New Mechanisms Discovered in PTSD, Anxiety Disorders
A new physiologically based assay shows the role of neuropeptide Y in post-traumatic stress disorder and other anxiety disorders.
Researchers in a new study discovered how stress-induced anxiety can impact circuit function in the hippocampus. The study, published in The Journal of Neuroscience, closed a knowledge gap between the molecular, circuit, and behavioral effects of neuropeptide Y, a brain-signaling molecule.
These findings may lead to novel treatments that increase neuropeptide Y in patients with stress-induced anxiety disorders, such as post-traumatic stress disorder (PTSD).
High levels of neuropeptide Y are known to elicit anti-anxiety effects, but the levels of this molecule are diminished in patients with PTSD and anxiety disorders. The mechanisms behind how changing levels of neuropeptide Y impact circuit function to reduce or increase anxiety were previously unknown.
The researchers also discovered that exposing mice to a predator scent prevents the release of neuropeptide Y, which may increase anxiety, according to the study.
The US Department of Veterans Affairs has reported that 3.5% of the population has PTSD, and it affects 3 times more women than men. More than 10% of US military veterans who served in the Gulf War, Iraq, or Afghanistan have PTSD.
In the study, the investigators focused their efforts on the CA1 portion of the hippocampus, which is involved with learning and memory, and contains neurons that release neuropeptide Y.
The Schaffer collateral (SC) pathway and the temporoammonic (TA) pathway both activate CA1, and are involved with fear learning, according to the study. The TA neural pathway is known to be highly affected by stress.
The researchers sent electrical pulses through the SC and TA pathways to stimulate the release of neuropeptide Y from neurons through the use of a new physiologically based assay. This resulted in a change in plasticity of TA synapses onto excitatory neurons in the CA1. The release altered the plasticity of the SC synapses through the activation of both neural pathways.
The investigators also found that exposing mouse models of PTSD to predator scent inhibited the release of neuropeptide Y in the TA pathway, and changed the function of TA synapses, according to the study. This finding was significant because neuropeptide Y impairment causes circuit dysfunction in response to stress.

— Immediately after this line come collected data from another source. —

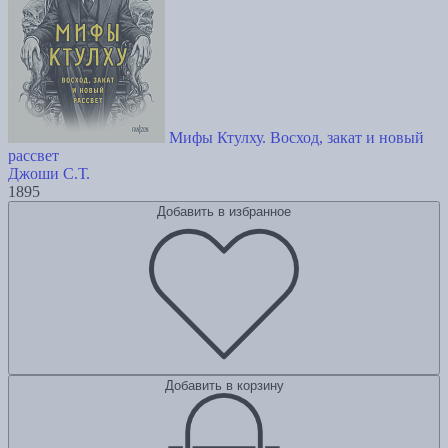
Мифы Ктулху. Восход, закат и новый
рассвет
Джоши С.Т.
1895
Добавить в избранное
Добавить в корзину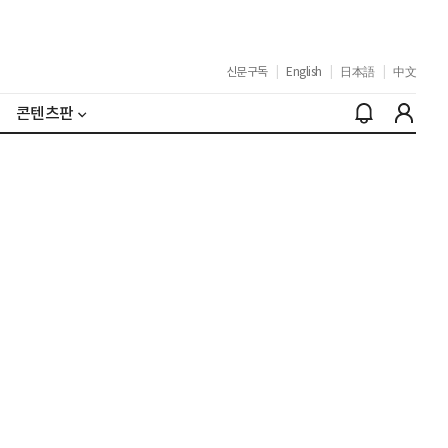
신문구독
|
English
|
日本語
|
中文
콘텐츠판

Due to these findings, in combination with previous findings, the investigators created a chain of events. The researchers hypothesize that predator scent impairs neuropeptide Y release, which enhances short-term plasticity of TA synapses. Enhanced plasticity then increases the strength of the neural pathway to spike CA1 nerve cells, which then alters the hippocampus function, and may increase the consolidation of fear learning, according to the study.
The authors also believe that this new assay could be used in other conditions where neuropeptide Y is inhibited, such as epilepsy, depression, and schizophrenia.
"Our study is the first demonstration of the impact of endogenously released neuropeptide Y on SC and TA short-term plasticity in response to stimulation with a physiologically derived spike train,” the authors wrote. “While no in vitro experiment completely duplicates in vivo conditions, these experiments bring us one step closer to the physiological situation and advance our understanding of how temporally complex activity regulates neuropeptide Y release from neuropeptide Y-positive interneurons."